PROBLEM DESCRIPTION >>
List each line below that contains the word "aliments", treating uppercase and lowercase as different.

[Opening SUPPLIED RECORDS section]

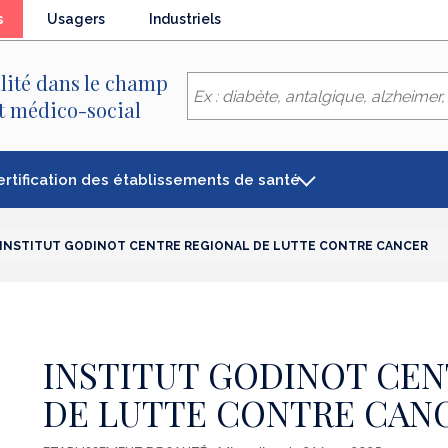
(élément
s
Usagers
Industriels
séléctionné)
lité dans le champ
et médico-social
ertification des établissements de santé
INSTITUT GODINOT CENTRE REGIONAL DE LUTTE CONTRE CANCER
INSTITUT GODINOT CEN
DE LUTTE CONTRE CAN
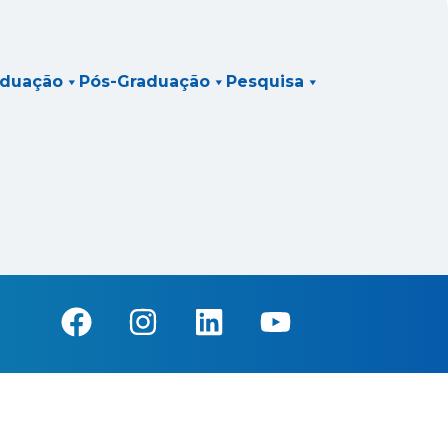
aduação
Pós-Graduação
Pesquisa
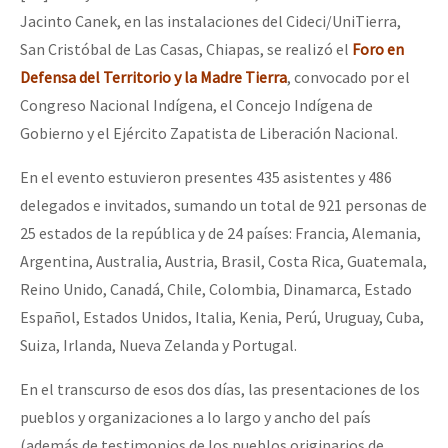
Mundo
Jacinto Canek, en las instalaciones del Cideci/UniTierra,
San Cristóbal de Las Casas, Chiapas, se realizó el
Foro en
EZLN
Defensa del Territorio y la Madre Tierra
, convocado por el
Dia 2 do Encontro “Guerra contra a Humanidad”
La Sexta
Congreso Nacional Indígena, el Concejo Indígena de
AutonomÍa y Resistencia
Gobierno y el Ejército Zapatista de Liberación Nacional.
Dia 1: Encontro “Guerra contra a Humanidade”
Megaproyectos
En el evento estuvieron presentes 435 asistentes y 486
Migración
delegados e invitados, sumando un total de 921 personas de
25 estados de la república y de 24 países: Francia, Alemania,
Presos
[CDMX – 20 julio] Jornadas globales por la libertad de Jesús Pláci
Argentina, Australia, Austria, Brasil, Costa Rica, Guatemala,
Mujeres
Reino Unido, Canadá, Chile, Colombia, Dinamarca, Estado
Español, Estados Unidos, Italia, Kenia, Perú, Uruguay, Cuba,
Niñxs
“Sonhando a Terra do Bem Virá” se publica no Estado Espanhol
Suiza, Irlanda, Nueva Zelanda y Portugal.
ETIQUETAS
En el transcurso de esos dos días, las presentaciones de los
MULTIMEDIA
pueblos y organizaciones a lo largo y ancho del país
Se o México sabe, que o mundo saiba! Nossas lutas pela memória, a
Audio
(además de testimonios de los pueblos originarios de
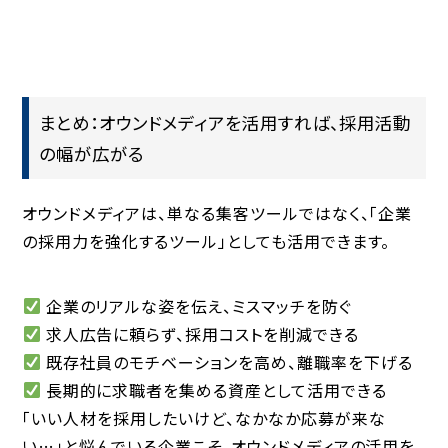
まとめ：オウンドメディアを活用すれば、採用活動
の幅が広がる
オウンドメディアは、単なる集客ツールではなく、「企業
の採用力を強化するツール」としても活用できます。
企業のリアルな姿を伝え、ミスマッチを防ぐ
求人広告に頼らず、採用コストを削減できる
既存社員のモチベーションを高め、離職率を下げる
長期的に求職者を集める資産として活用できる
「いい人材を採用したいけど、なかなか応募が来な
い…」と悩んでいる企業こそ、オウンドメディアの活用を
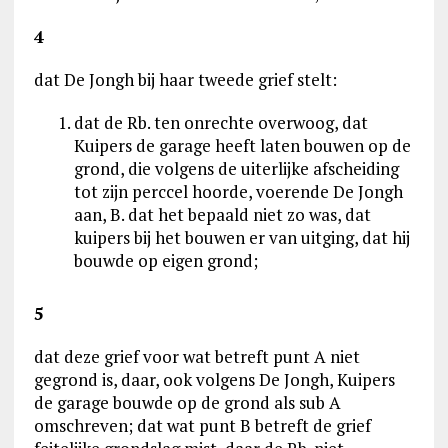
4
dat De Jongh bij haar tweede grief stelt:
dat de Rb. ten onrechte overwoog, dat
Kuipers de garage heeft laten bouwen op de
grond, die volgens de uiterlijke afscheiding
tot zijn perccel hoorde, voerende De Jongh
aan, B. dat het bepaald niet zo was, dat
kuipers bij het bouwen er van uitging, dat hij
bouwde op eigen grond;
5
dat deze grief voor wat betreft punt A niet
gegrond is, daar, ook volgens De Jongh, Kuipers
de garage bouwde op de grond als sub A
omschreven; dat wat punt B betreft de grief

[Closing SUPPLIED RECORDS section]
[Opening SUPPLIED RECORDS section]

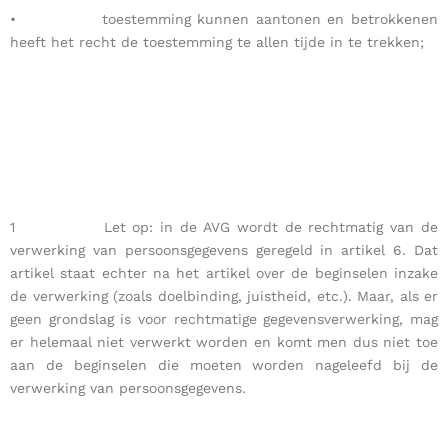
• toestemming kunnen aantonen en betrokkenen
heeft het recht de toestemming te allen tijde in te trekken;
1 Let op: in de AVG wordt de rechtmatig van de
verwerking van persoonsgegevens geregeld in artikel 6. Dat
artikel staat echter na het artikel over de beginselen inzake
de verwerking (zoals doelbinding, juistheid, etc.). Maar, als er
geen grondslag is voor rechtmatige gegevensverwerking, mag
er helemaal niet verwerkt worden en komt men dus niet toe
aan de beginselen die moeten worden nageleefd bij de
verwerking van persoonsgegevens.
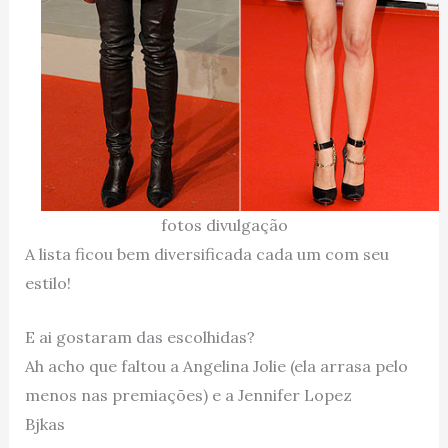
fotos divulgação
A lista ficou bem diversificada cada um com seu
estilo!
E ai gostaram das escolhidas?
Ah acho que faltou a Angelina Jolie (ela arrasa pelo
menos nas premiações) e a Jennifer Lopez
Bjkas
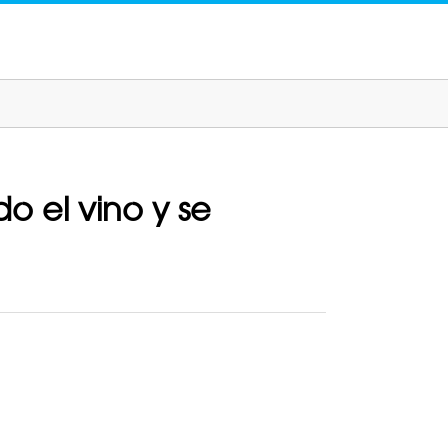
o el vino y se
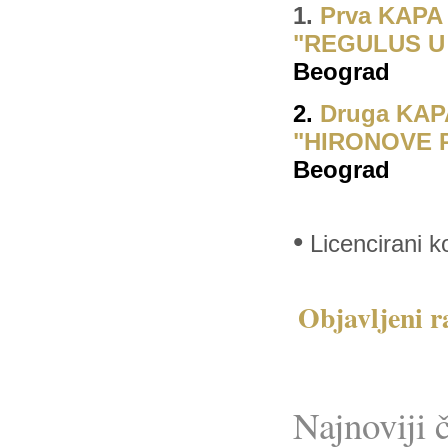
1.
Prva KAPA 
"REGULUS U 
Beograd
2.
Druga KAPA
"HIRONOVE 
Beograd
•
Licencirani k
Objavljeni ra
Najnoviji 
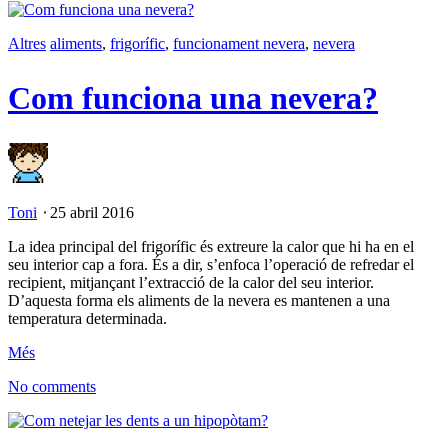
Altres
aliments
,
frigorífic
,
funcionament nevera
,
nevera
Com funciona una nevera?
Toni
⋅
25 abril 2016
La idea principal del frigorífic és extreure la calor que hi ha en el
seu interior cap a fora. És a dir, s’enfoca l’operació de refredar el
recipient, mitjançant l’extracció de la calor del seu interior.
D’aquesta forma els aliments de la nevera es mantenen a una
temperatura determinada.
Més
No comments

[Closing SUPPLIED RECORDS section]

WRITTEN ANSWER >>
aliments
D’aquesta forma els aliments de la nevera es mantenen a una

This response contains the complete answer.